17:39 06 February 2015
Wonga, the payday lender that was rapped for sending threatening fake letters to struggling borrowers, is to escape prosecution because “there is not sufficient evidence to progress a criminal investigation.”
Borrowers and commentators did not welcome the decision. Carl Packman, the author of Payday Lending: Global Growth of the High Cost Credit Market, said: “Today’s news is an insult. Wonga’s actions were tantamount to deception. Put simply, it is astounding that there will be no move to progress a criminal investigation.
“It is an insult to those who have been deceived by Wonga in the past. What will hurt the most is that Wonga’s actions will be deemed merely an example of bad practice.”
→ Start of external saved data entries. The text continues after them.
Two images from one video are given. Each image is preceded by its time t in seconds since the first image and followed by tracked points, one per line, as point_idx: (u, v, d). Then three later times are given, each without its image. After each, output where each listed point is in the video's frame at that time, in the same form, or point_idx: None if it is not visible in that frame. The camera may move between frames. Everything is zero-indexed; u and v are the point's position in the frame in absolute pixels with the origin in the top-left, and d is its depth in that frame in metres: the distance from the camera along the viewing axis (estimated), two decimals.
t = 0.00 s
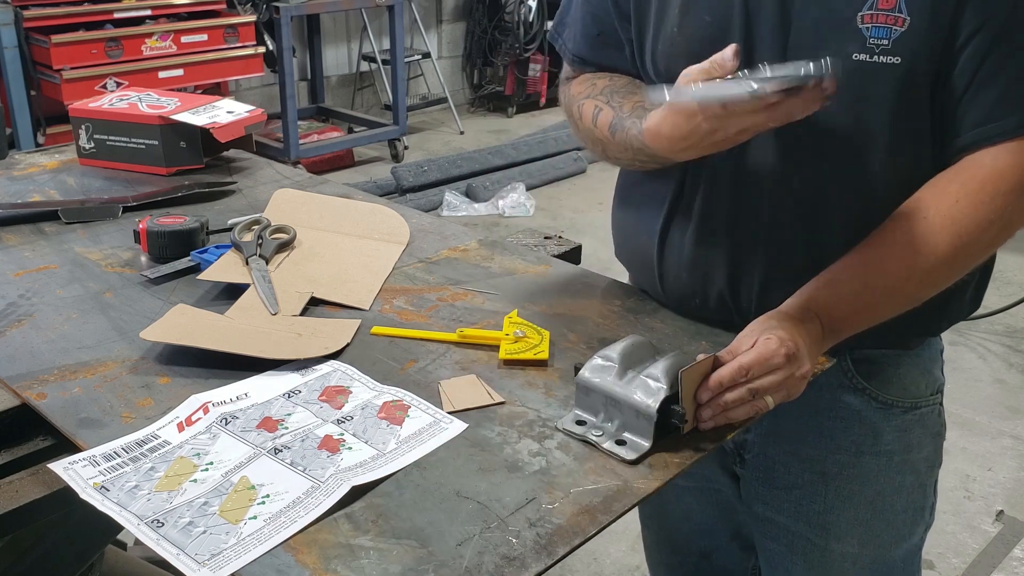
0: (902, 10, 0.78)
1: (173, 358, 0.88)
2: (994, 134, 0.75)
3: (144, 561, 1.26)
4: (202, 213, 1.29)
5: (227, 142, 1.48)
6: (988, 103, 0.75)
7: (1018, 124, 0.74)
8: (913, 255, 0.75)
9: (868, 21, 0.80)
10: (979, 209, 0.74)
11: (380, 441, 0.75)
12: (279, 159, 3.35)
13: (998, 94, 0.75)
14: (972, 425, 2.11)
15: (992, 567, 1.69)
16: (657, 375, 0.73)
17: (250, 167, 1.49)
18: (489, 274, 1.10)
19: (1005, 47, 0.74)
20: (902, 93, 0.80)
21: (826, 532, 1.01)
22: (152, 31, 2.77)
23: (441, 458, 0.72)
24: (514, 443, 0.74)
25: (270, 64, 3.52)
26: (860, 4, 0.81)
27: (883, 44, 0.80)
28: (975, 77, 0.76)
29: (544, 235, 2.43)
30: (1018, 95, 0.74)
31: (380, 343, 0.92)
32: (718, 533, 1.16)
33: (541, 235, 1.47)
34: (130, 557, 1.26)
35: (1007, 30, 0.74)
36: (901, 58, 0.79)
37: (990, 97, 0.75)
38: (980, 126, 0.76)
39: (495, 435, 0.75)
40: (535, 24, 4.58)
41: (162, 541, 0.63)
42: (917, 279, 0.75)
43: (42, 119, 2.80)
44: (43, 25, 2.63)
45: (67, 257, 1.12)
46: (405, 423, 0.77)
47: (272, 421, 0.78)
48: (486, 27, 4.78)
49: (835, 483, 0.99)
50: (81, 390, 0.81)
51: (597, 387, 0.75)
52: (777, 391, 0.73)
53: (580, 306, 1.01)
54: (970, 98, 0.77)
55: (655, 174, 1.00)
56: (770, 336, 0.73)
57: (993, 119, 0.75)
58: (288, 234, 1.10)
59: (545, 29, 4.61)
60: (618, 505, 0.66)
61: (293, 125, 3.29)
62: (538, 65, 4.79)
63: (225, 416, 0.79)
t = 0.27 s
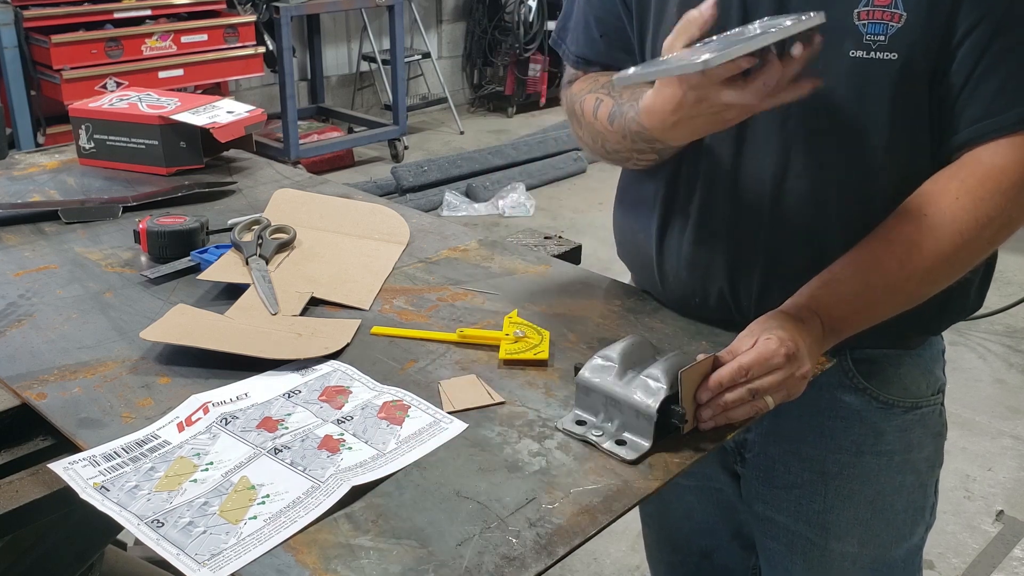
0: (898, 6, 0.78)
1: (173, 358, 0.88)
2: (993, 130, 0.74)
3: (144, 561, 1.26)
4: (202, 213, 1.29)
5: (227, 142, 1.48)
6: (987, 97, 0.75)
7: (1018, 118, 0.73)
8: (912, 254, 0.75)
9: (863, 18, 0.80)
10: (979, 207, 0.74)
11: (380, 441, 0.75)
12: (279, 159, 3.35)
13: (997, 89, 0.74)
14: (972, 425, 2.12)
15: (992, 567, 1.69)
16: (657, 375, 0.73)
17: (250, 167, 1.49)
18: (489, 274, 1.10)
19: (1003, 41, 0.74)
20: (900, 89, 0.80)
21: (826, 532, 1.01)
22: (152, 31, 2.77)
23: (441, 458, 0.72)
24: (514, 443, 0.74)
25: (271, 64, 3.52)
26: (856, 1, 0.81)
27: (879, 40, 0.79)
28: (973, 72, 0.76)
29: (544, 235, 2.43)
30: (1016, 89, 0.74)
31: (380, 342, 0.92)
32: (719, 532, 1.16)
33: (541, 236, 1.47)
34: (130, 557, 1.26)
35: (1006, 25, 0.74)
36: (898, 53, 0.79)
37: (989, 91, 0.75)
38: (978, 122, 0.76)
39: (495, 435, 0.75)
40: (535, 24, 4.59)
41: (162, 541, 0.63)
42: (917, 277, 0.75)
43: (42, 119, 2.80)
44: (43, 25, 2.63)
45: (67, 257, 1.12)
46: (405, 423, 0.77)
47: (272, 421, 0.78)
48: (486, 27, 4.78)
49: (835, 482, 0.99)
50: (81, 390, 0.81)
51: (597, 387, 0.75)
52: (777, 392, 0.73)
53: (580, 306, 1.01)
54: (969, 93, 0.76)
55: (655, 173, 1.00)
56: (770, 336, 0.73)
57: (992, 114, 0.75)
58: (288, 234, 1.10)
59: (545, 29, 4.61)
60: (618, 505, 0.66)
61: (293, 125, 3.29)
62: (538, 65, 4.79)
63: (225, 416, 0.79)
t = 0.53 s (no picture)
0: (898, 6, 0.78)
1: (173, 358, 0.88)
2: (994, 129, 0.75)
3: (144, 561, 1.26)
4: (202, 213, 1.29)
5: (227, 142, 1.48)
6: (987, 96, 0.75)
7: (1018, 117, 0.73)
8: (913, 253, 0.75)
9: (863, 17, 0.80)
10: (979, 205, 0.74)
11: (380, 441, 0.75)
12: (279, 159, 3.35)
13: (997, 87, 0.75)
14: (972, 425, 2.11)
15: (992, 567, 1.69)
16: (657, 375, 0.73)
17: (250, 167, 1.49)
18: (489, 274, 1.10)
19: (1003, 40, 0.74)
20: (900, 88, 0.80)
21: (827, 532, 1.01)
22: (152, 31, 2.77)
23: (441, 458, 0.72)
24: (514, 443, 0.74)
25: (271, 64, 3.52)
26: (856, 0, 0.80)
27: (880, 39, 0.79)
28: (972, 71, 0.76)
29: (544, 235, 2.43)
30: (1017, 89, 0.74)
31: (380, 342, 0.92)
32: (719, 532, 1.16)
33: (541, 236, 1.47)
34: (130, 557, 1.26)
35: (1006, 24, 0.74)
36: (898, 53, 0.79)
37: (990, 90, 0.75)
38: (979, 120, 0.76)
39: (495, 436, 0.75)
40: (535, 24, 4.58)
41: (162, 541, 0.63)
42: (917, 276, 0.75)
43: (42, 119, 2.81)
44: (43, 25, 2.63)
45: (67, 257, 1.12)
46: (405, 423, 0.77)
47: (272, 421, 0.78)
48: (486, 27, 4.78)
49: (835, 482, 0.99)
50: (81, 390, 0.81)
51: (597, 387, 0.75)
52: (777, 392, 0.73)
53: (580, 306, 1.01)
54: (969, 92, 0.77)
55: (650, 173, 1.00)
56: (771, 336, 0.73)
57: (991, 113, 0.75)
58: (288, 234, 1.10)
59: (545, 29, 4.61)
60: (618, 505, 0.66)
61: (293, 125, 3.29)
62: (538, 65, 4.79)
63: (225, 416, 0.79)
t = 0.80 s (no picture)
0: (895, 5, 0.78)
1: (173, 358, 0.88)
2: (992, 128, 0.75)
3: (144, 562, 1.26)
4: (202, 213, 1.29)
5: (227, 142, 1.48)
6: (984, 97, 0.75)
7: (1014, 117, 0.74)
8: (912, 251, 0.75)
9: (860, 16, 0.80)
10: (977, 204, 0.74)
11: (380, 441, 0.75)
12: (279, 159, 3.35)
13: (994, 88, 0.75)
14: (972, 425, 2.12)
15: (992, 567, 1.69)
16: (657, 375, 0.73)
17: (250, 167, 1.49)
18: (489, 274, 1.10)
19: (1000, 40, 0.74)
20: (896, 88, 0.80)
21: (823, 531, 1.00)
22: (152, 31, 2.77)
23: (441, 457, 0.72)
24: (513, 443, 0.74)
25: (271, 64, 3.52)
26: None
27: (876, 38, 0.80)
28: (970, 72, 0.76)
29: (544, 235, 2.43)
30: (1015, 88, 0.74)
31: (380, 343, 0.92)
32: (719, 532, 1.16)
33: (541, 235, 1.47)
34: (130, 558, 1.26)
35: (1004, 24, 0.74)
36: (894, 52, 0.79)
37: (988, 90, 0.75)
38: (977, 119, 0.76)
39: (495, 435, 0.75)
40: (535, 24, 4.58)
41: (162, 541, 0.63)
42: (917, 276, 0.75)
43: (42, 119, 2.81)
44: (43, 25, 2.63)
45: (67, 257, 1.12)
46: (405, 423, 0.77)
47: (271, 421, 0.78)
48: (486, 27, 4.78)
49: (833, 482, 0.99)
50: (81, 390, 0.81)
51: (597, 387, 0.75)
52: (776, 392, 0.73)
53: (580, 306, 1.01)
54: (965, 92, 0.77)
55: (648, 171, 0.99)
56: (770, 336, 0.73)
57: (988, 113, 0.75)
58: (288, 234, 1.10)
59: (545, 29, 4.61)
60: (618, 505, 0.66)
61: (293, 125, 3.29)
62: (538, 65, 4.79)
63: (225, 416, 0.79)
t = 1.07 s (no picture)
0: (891, 3, 0.78)
1: (173, 358, 0.88)
2: (990, 127, 0.75)
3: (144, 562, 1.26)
4: (202, 213, 1.29)
5: (227, 142, 1.48)
6: (982, 97, 0.75)
7: (1012, 116, 0.74)
8: (912, 251, 0.75)
9: (856, 14, 0.80)
10: (976, 203, 0.74)
11: (380, 441, 0.75)
12: (279, 159, 3.35)
13: (993, 87, 0.75)
14: (972, 425, 2.12)
15: (992, 567, 1.69)
16: (657, 375, 0.74)
17: (250, 167, 1.49)
18: (489, 274, 1.10)
19: (997, 39, 0.74)
20: (893, 86, 0.80)
21: (823, 531, 1.01)
22: (152, 31, 2.77)
23: (441, 457, 0.72)
24: (514, 443, 0.74)
25: (271, 64, 3.52)
26: None
27: (872, 37, 0.80)
28: (967, 72, 0.76)
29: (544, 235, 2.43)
30: (1014, 87, 0.74)
31: (380, 343, 0.92)
32: (718, 532, 1.16)
33: (541, 235, 1.47)
34: (131, 558, 1.26)
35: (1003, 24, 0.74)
36: (890, 50, 0.79)
37: (985, 90, 0.75)
38: (975, 118, 0.76)
39: (495, 435, 0.75)
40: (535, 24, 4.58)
41: (162, 541, 0.63)
42: (917, 275, 0.75)
43: (42, 119, 2.81)
44: (43, 25, 2.63)
45: (67, 257, 1.12)
46: (405, 422, 0.77)
47: (272, 421, 0.78)
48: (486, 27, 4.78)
49: (832, 481, 0.99)
50: (81, 390, 0.81)
51: (597, 387, 0.75)
52: (777, 392, 0.73)
53: (580, 306, 1.01)
54: (963, 92, 0.77)
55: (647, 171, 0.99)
56: (770, 335, 0.72)
57: (987, 112, 0.75)
58: (288, 234, 1.10)
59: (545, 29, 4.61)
60: (618, 505, 0.66)
61: (293, 125, 3.29)
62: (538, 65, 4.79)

The investigation dated back to 2012 when the Office of Fair Trading met with the City of London Police to consider an OFT investigation into a specific case involving Wonga’s debt collection practices.
The Law Society chief executive Desmond Hudson said at the time: “It seems that the intention behind Wonga's dishonest activity was to make customers believe that their outstanding debt had been passed to a genuine law firm.
“It looks like they also wanted customers to believe that court action undertaken by a genuine law firm would follow if the debt was not repaid.
“Depending on the precise circumstances of what has happened, that could amount to blackmail and deception, as well as offences under the Solicitors Act 1974 and Legal Services Act 2007.”